Пять экспонатов из музея уголовного розыска (Кларов) - страница 42

- Видимо.

- Хотите что-нибудь передать государю?

«Царь? Ах да, записка…»

- Передайте его величеству, что я тронут проявленным им великодушием, - сказал Пушкин и снова прикрыл глаза.

Арендт на цыпочках вышел из комнаты.

- Александр Сергеевич уснул. Не тревожьте его, - сказал он Наталье Николаевне.

Но Арендт ошибся: Пушкин не спал. Ему оставалось слишком мало жить, чтобы он мог тратить время на сон. Пушкин снял с пальца перстень и положил его рядом с канделябром.

Что ж, враги не обижены, они свое получили. Но не следует забывать и о друзьях… А друзей у него всегда было много, во много раз больше, чем врагов.

Перед ним мелькали, сменяя друг друга, лица Дельвига, Жуковского, «отца и кормильца его музы», Пущина, Кюхельбекера, Карамзиных, Раевских, Чаадаева, Вяземского, Виельгорского, Данзаса, Даля, Гоголя…

Да, у него было много друзей. Было?.. Нет, он жив. Пока ещё жив…

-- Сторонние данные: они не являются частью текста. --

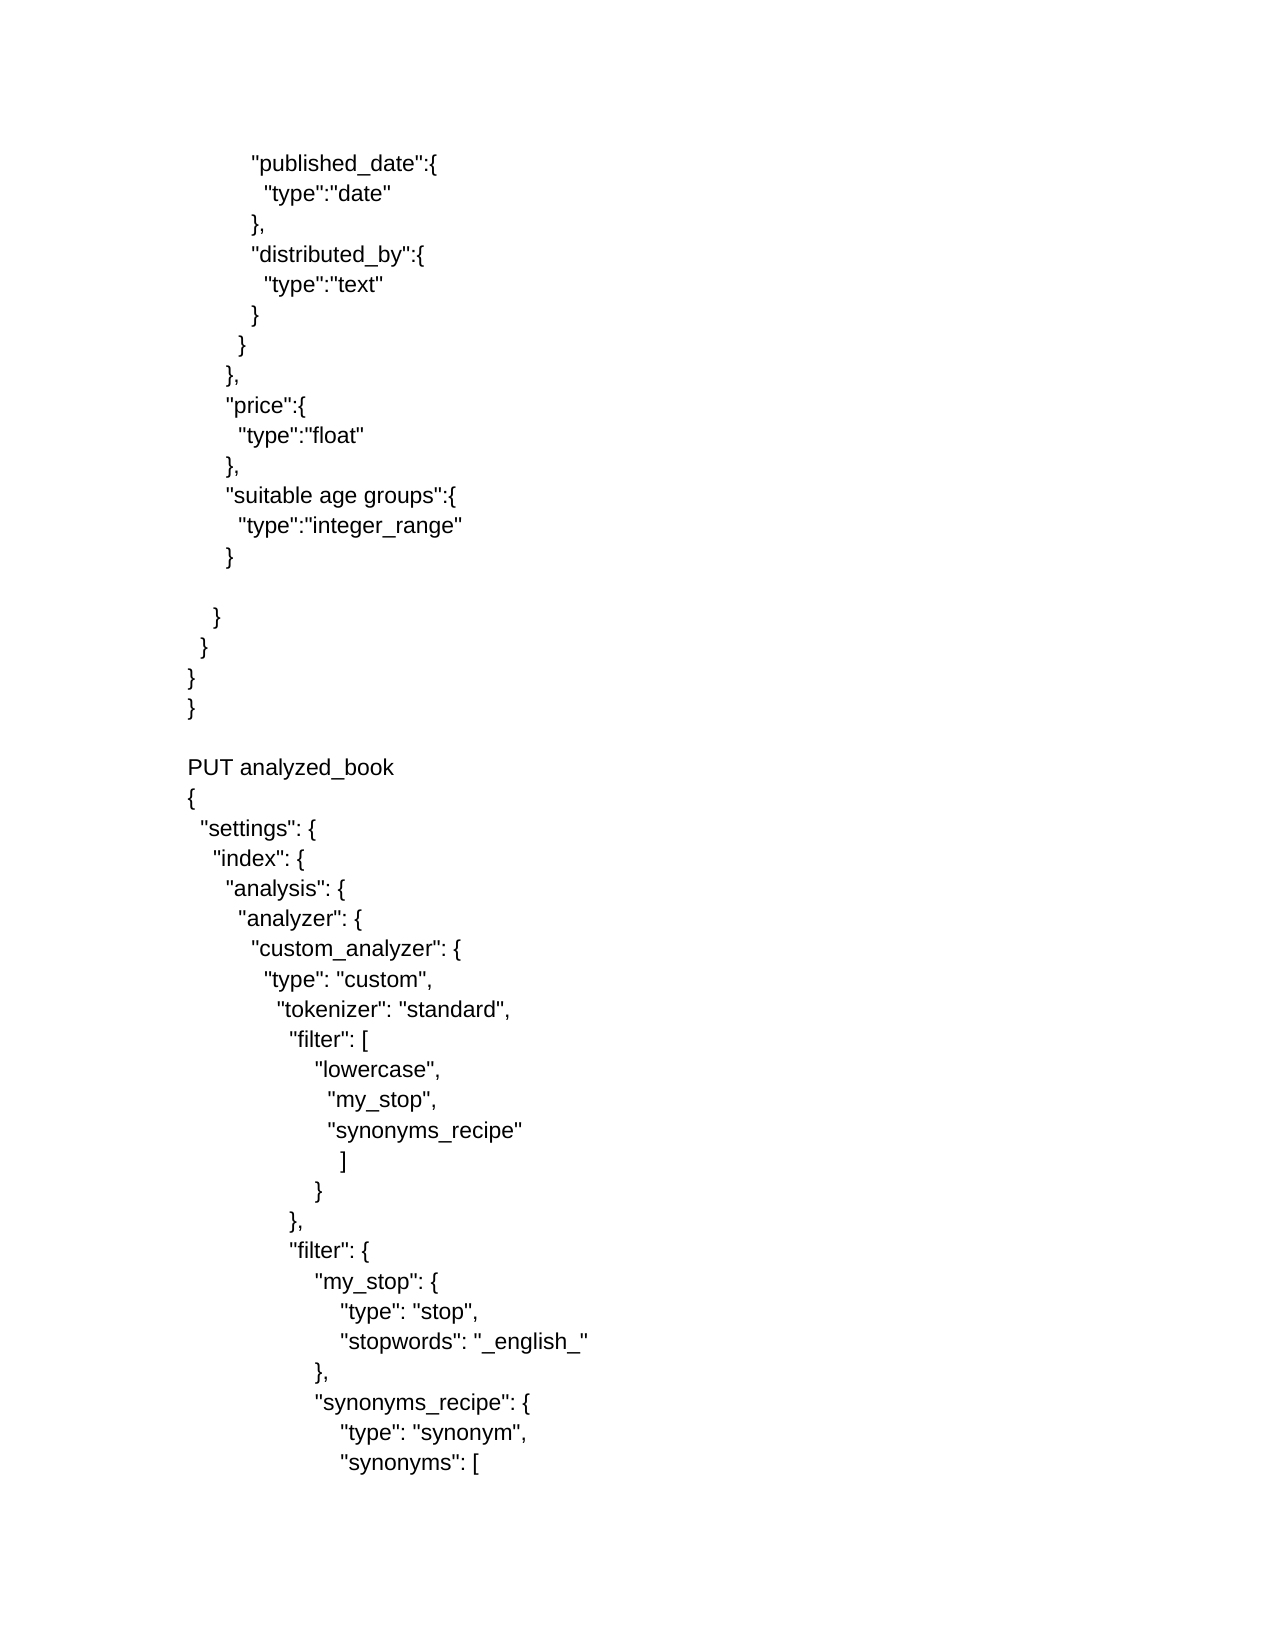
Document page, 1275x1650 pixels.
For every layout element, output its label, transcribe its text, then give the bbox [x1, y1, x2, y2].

text } [187, 301, 1125, 327]
text "lowercase", [187, 1056, 1125, 1083]
text } [187, 663, 1125, 690]
text "custom_analyzer": { [187, 935, 1125, 962]
text } [187, 694, 1125, 720]
text "distributed_by":{ [187, 241, 1125, 267]
text "analyzer": { [187, 905, 1125, 932]
text "type":"float" [187, 422, 1125, 448]
text "stopwords": "_english_" [187, 1328, 1125, 1354]
text "synonyms": [ [187, 1449, 1125, 1475]
text "type":"date" [187, 180, 1125, 207]
text }, [187, 1358, 1125, 1385]
text "type":"text" [187, 271, 1125, 297]
text } [187, 1177, 1125, 1203]
text }, [187, 452, 1125, 478]
text "price":{ [187, 392, 1125, 418]
text "type": "custom", [187, 966, 1125, 992]
text PUT analyzed_book [187, 754, 1125, 781]
text }, [187, 210, 1125, 237]
text "index": { [187, 845, 1125, 871]
text ] [187, 1147, 1125, 1173]
text "synonyms_recipe": { [187, 1388, 1125, 1415]
text } [187, 633, 1125, 660]
text "type": "stop", [187, 1298, 1125, 1324]
text "published_date":{ [187, 150, 1125, 176]
text "type":"integer_range" [187, 512, 1125, 539]
text "filter": [ [187, 1026, 1125, 1052]
text "my_stop": { [187, 1268, 1125, 1294]
text "type": "synonym", [187, 1419, 1125, 1445]
text }, [187, 361, 1125, 388]
text }, [187, 1207, 1125, 1234]
text } [187, 331, 1125, 358]
text "settings": { [187, 814, 1125, 841]
text "suitable age groups":{ [187, 482, 1125, 509]
text "tokenizer": "standard", [187, 996, 1125, 1022]
text "my_stop", [187, 1086, 1125, 1113]
text "synonyms_recipe" [187, 1117, 1125, 1143]
text "analysis": { [187, 875, 1125, 901]
text } [187, 603, 1125, 629]
text "filter": { [187, 1237, 1125, 1264]
text { [187, 784, 1125, 811]
text } [187, 543, 1125, 569]
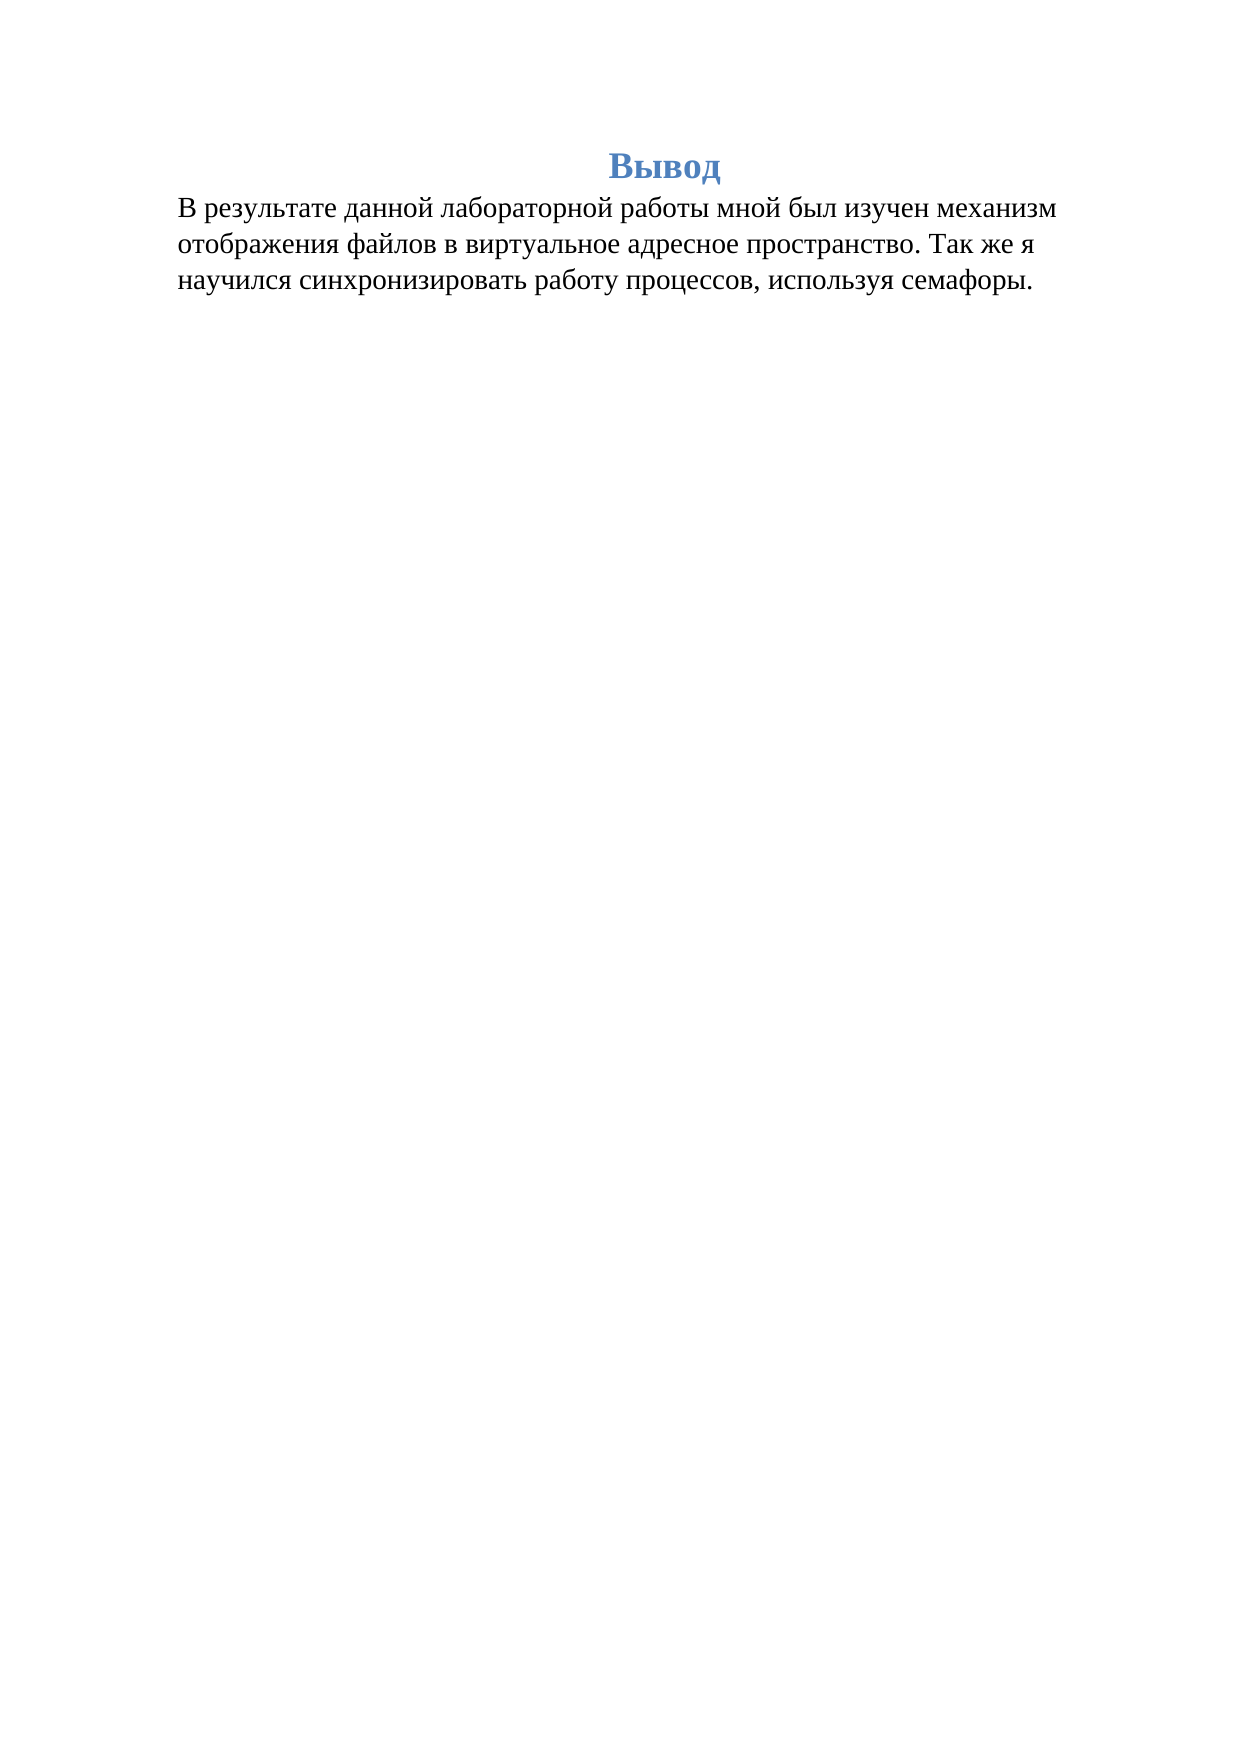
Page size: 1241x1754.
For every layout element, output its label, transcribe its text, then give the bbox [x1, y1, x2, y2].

Ночью боли достигли предела, и поэт попросил камердинера принести ему средний ящик из письменного стола. В ящике лежали пистолеты.

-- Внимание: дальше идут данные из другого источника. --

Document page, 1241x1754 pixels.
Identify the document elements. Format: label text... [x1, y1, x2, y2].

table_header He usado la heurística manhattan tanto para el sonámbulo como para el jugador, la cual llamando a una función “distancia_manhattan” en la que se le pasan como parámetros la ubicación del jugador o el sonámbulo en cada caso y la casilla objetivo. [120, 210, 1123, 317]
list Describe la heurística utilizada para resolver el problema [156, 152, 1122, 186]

Данзас, которому камердинер тотчас же сообщил об этом, обнаружил их уже спрятанными под одеялом.

- Не нужно, Сверчок.

Пушкин, стиснув зубы, тяжело и сипло дышал. Данзасу показалось, что он его не узнаёт.

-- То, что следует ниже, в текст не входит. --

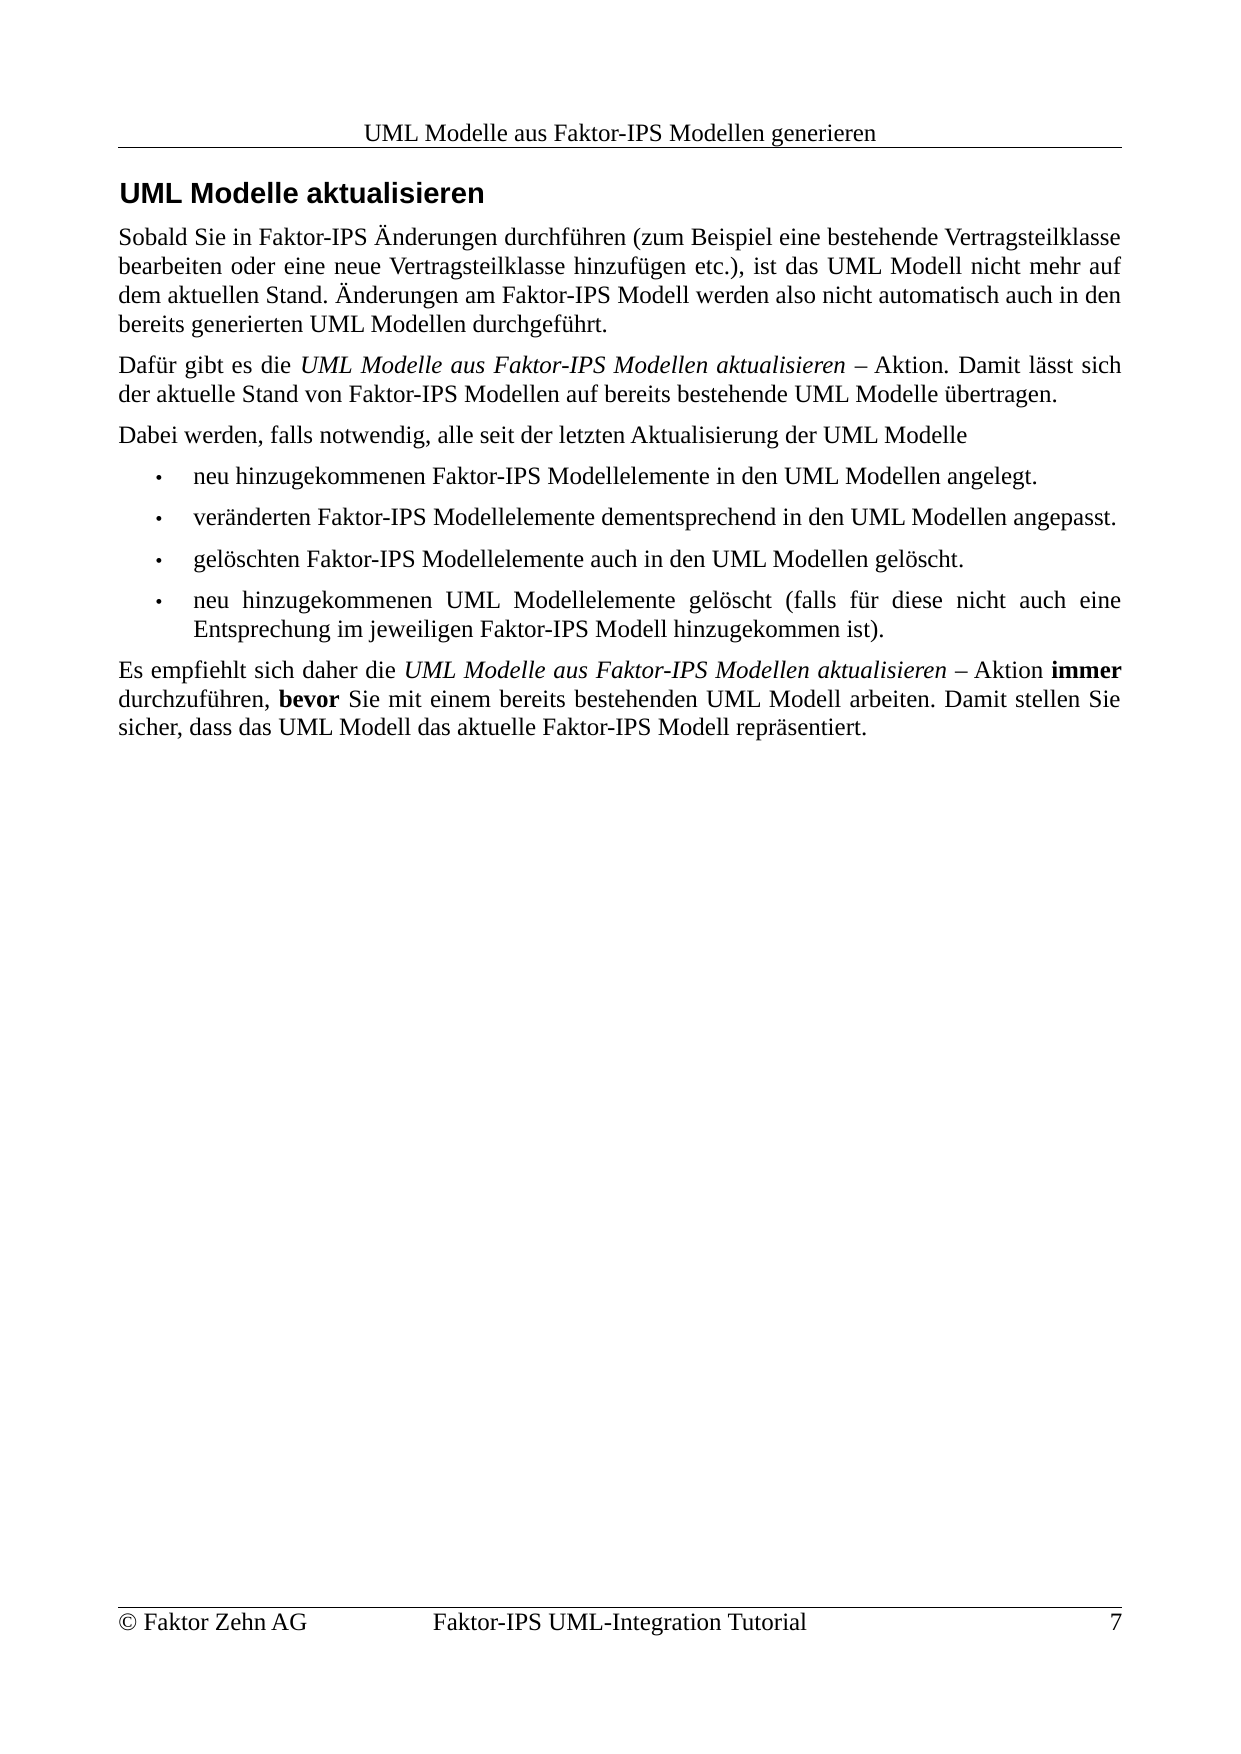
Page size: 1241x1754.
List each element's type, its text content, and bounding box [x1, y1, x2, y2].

list veränderten Faktor-IPS Modellelemente dementsprechend in den UML Modellen angepasst. [156, 502, 1122, 531]
list gelöschten Faktor-IPS Modellelemente auch in den UML Modellen gelöscht. [156, 544, 1122, 572]
list neu hinzugekommenen Faktor-IPS Modellelemente in den UML Modellen angelegt. [156, 461, 1122, 490]
text Dafür gibt es die UML Modelle aus Faktor-IPS Modellen aktualisieren – Aktion. Damit lässt sich der aktuelle Stand von Faktor-IPS Modellen auf bereits bestehende UML Modelle übertragen. [118, 350, 1122, 407]
text Es empfiehlt sich daher die UML Modelle aus Faktor-IPS Modellen aktualisieren – Aktion immer durchzuführen, bevor Sie mit einem bereits bestehenden UML Modell arbeiten. Damit stellen Sie sicher, dass das UML Modell das aktuelle Faktor-IPS Modell repräsentiert. [118, 655, 1122, 741]
text Sobald Sie in Faktor-IPS Änderungen durchführen (zum Beispiel eine bestehende Vertragsteilklasse bearbeiten oder eine neue Vertragsteilklasse hinzufügen etc.), ist das UML Modell nicht mehr auf dem aktuellen Stand. Änderungen am Faktor-IPS Modell werden also nicht automatisch auch in den bereits generierten UML Modellen durchgeführt. [118, 222, 1122, 337]
subtitle UML Modelle aktualisieren [118, 176, 1122, 210]
list neu hinzugekommenen UML Modellelemente gelöscht (falls für diese nicht auch eine Entsprechung im jeweiligen Faktor-IPS Modell hinzugekommen ist). [156, 585, 1122, 642]
text Dabei werden, falls notwendig, alle seit der letzten Aktualisierung der UML Modelle [118, 420, 1122, 449]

Пистолеты были кухенройтерские, с серебряными скобами и серебряной насечкой на стволах. Таких пистолетов у Дантеса не было, поэтому пистолеты для дуэли заказывались в оружейном магазине Куракина. Данзас вздохнул и положил пистолеты на место.

Утром Пушкину стало немного легче. В своем письме к отцу поэта, написанном им после смерти Пушкина, Василий Андреевич Жуковский вспоминал: «Одним словом, он сделался гораздо спокойнее… Даль, имевший сначала более надежды, нежели другие, начал его ободрять… «Я ухватился, - говорит Даль, - как утопленник за соломинку, робким голосом провозгласил надежду и обманул было и себя и других». Пушкин… взял его за руку и спросил: «Никого тут нет?» - «Никого». - «Даль, скажи мне правду, скоро ли я умру?» - «Мы за тебя надеемся, Пушкин, право надеемся». - «Ну, спасибо!» - отвечал он. Но, по-видимому, только однажды и обольстился он надеждою, ни прежде, ни после этой минуты он ей не верил. …Он мучился менее от боли, нежели от чрезмерной тоски: «Ах! какая тоска! - иногда восклицал он, закидывая руки на голову. - Сердце изнывает!»

…Однажды он спросил у Даля: «Кто у жены моей?» Даль отвечал: «Много добрых людей принимают в тебе участие; зало и передняя полны с утра и до ночи». - «Ну, спасибо, - отвечал он, - однако же поди скажи жене, что всё, слава богу, легко; а то ей там, пожалуй, наговорят».